Exercise aim: State whether each statement below agrees with the review, answering yes or no and quoting the review's deciding words. 1. The Socialist Workers Party defines itself as part of the "left." 2. David Hirsh is a member of the British Labour Party. 3. The writer of the review still views the Labour Party as a workers' party.

Text block:

........

Review of Contemporary left antisemitism by David Hirsh
Why Is This Country Different From all Other Countries? All The Rest Have The Right To Exist...
ByMarc Lichtmanon September 13, 2017
One of the definitions of “left” given by Merriam-Webster is “those professing views usually characterized by desire to reform or overthrow the established order especially in politics and usually advocating change in the name of the greater freedom or well-being of the common man.” This has some value, but today I think that “left” and “right” are best used in politics as relative terms, and even there the limitations are extreme, when both become characterized by conspiracy theories, which anti-Semitism has proved the most lasting and most effective of. And we see supposed antifascist (antifa) thugs, who are anti-working class, attack workers who simply voted for Trump. “Left” or “right” tends to become more abstract, and the party I support, the Socialist Workers Party (not to be confused with the British SWP—our sister organization in the UK is the Communist League) doesn’t define itself as part of the “left,” but as part of the working class.
David Hirsh is a member of the British Labour Party, and much of what he writes about is taken from debates and incidents in that party, which has seen the rise of anti-Semite Jeremy Corbyn as party leader. One can find much the same phenomena in US politics, although the anti-Semitism hasn’t gained as much mainstream acceptance. I don’t view the Labour Party as a workers’ party in any sense anymore, although a lot of workers still vote for it. To me it has become more like the Democratic Party in the US, which a lot of workers vote for too.

........

Material:
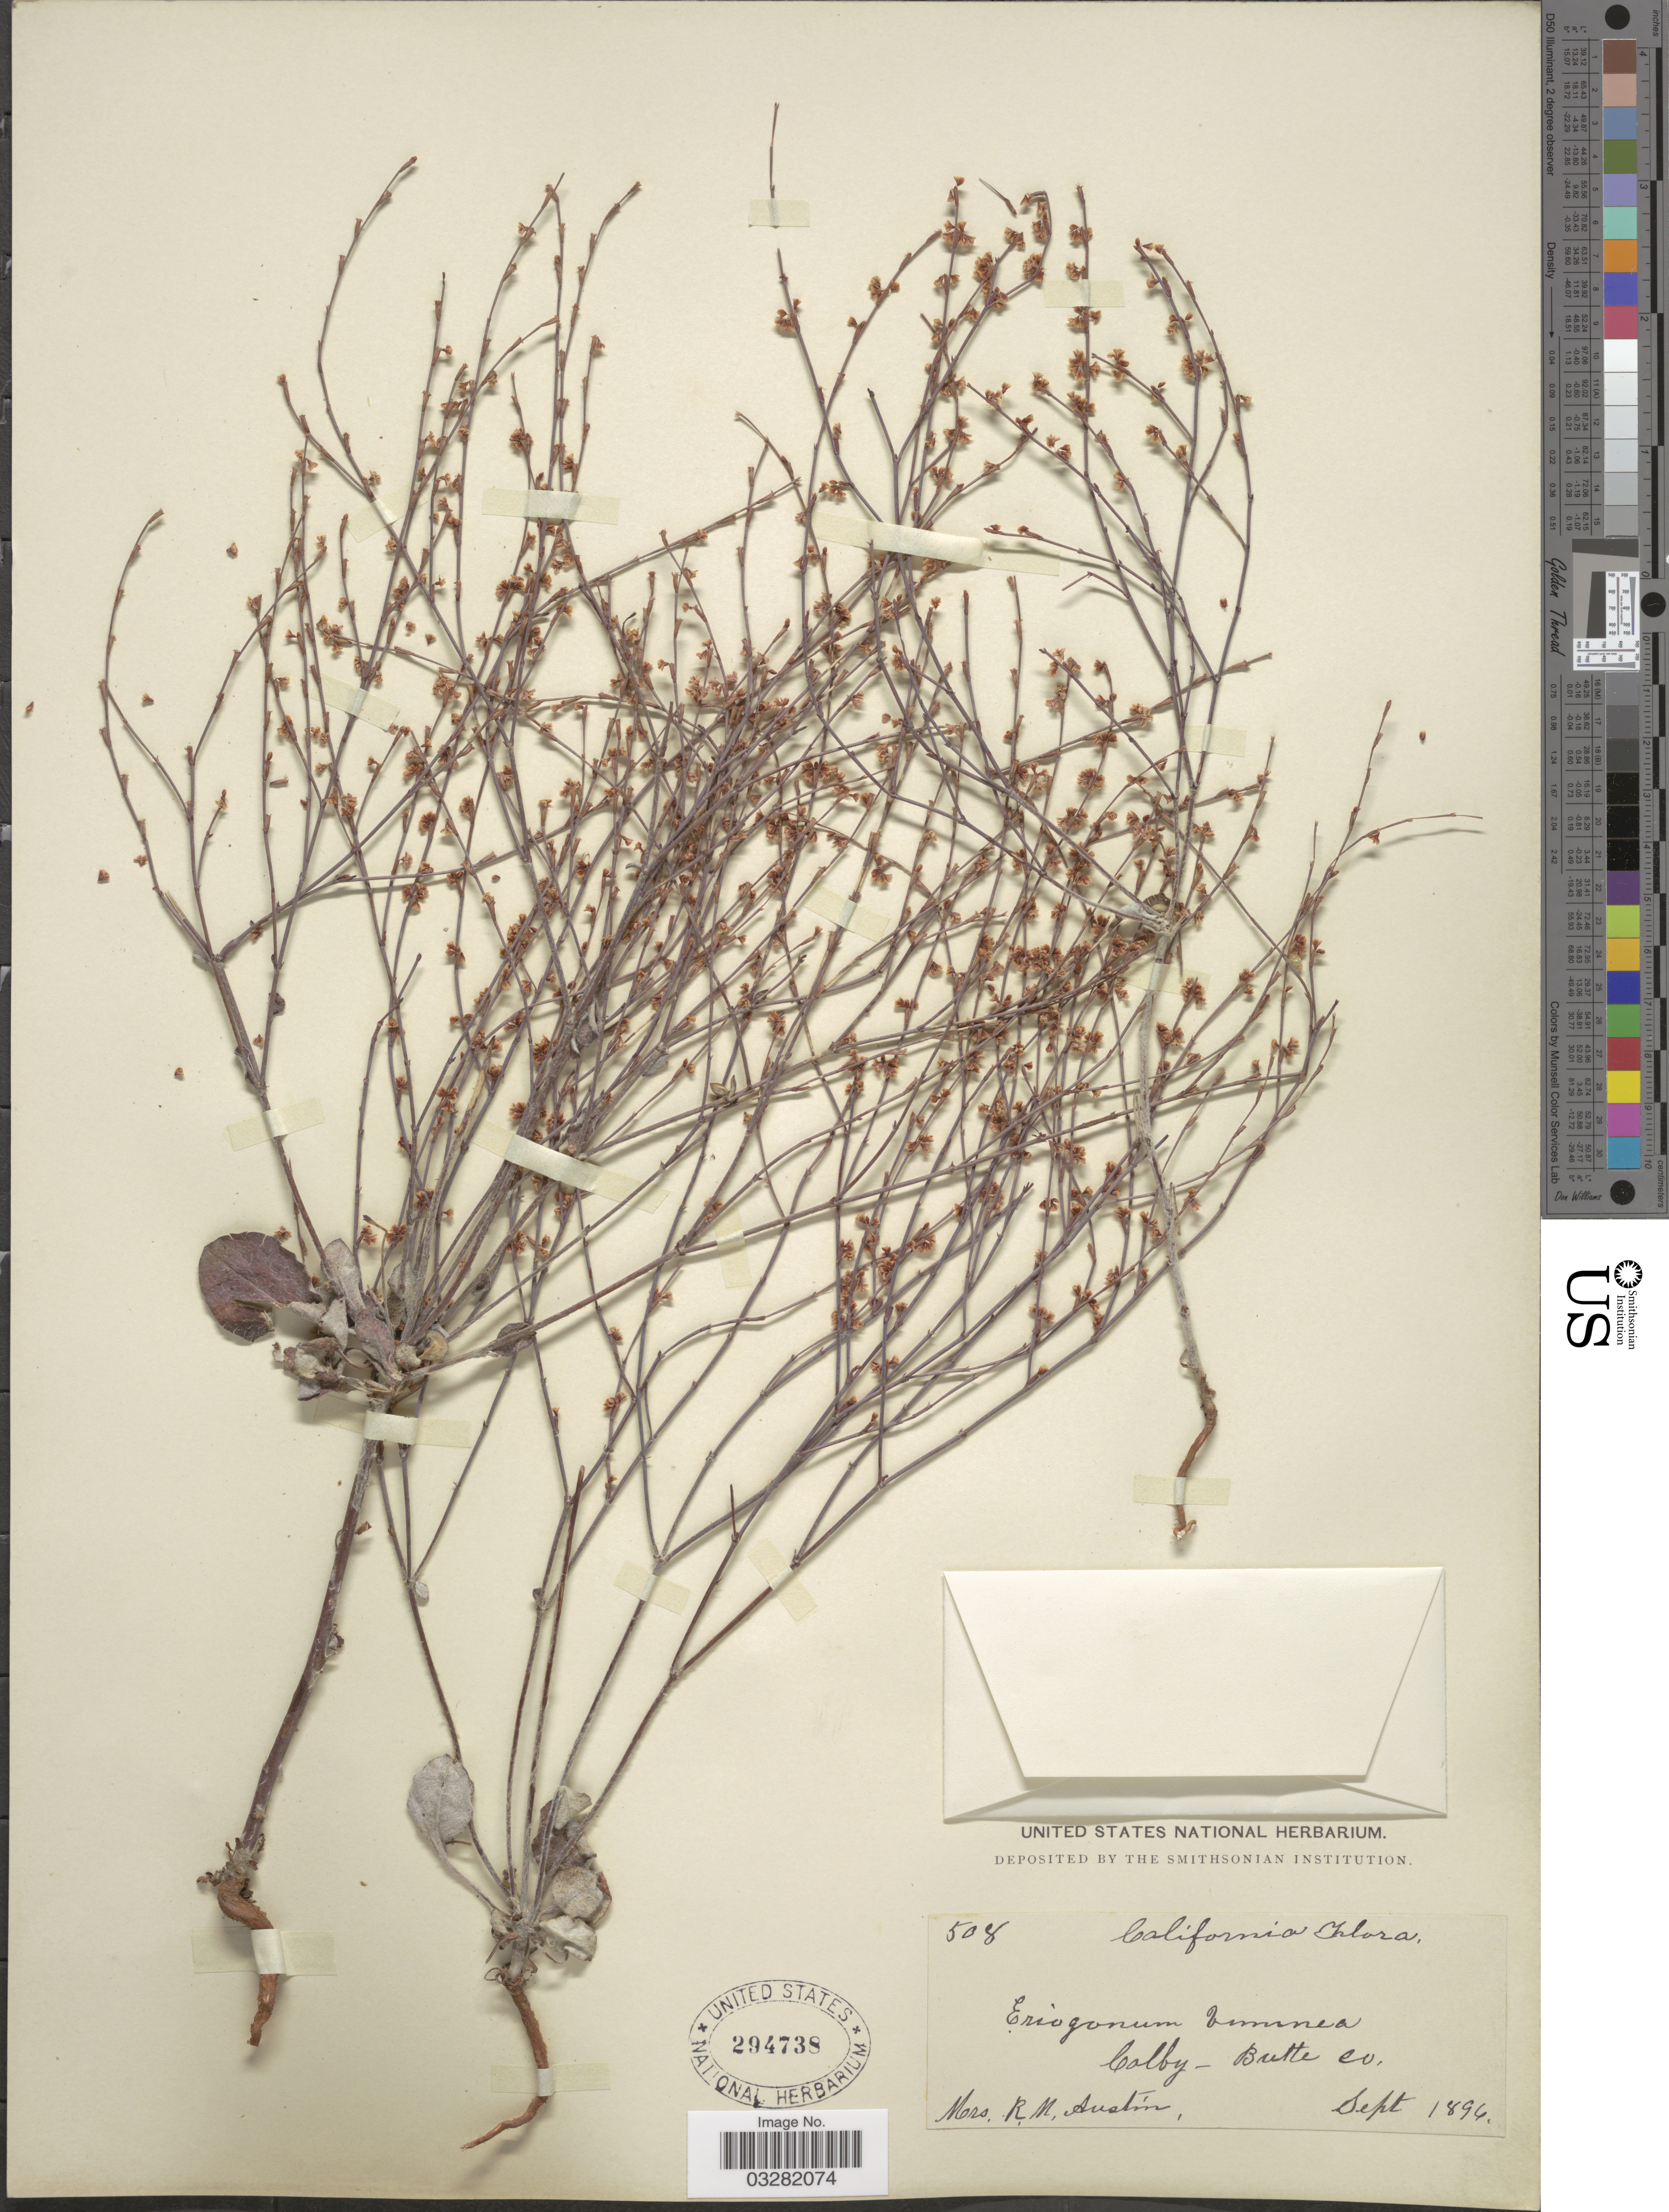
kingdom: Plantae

........

Answer to the exercise:
1. No: "doesn’t define itself as part of the “left,” but as part of the working class"
2. Yes: "David Hirsh is a member of the British Labour Party"
3. No: "I don’t view the Labour Party as a workers’ party in any sense anymore"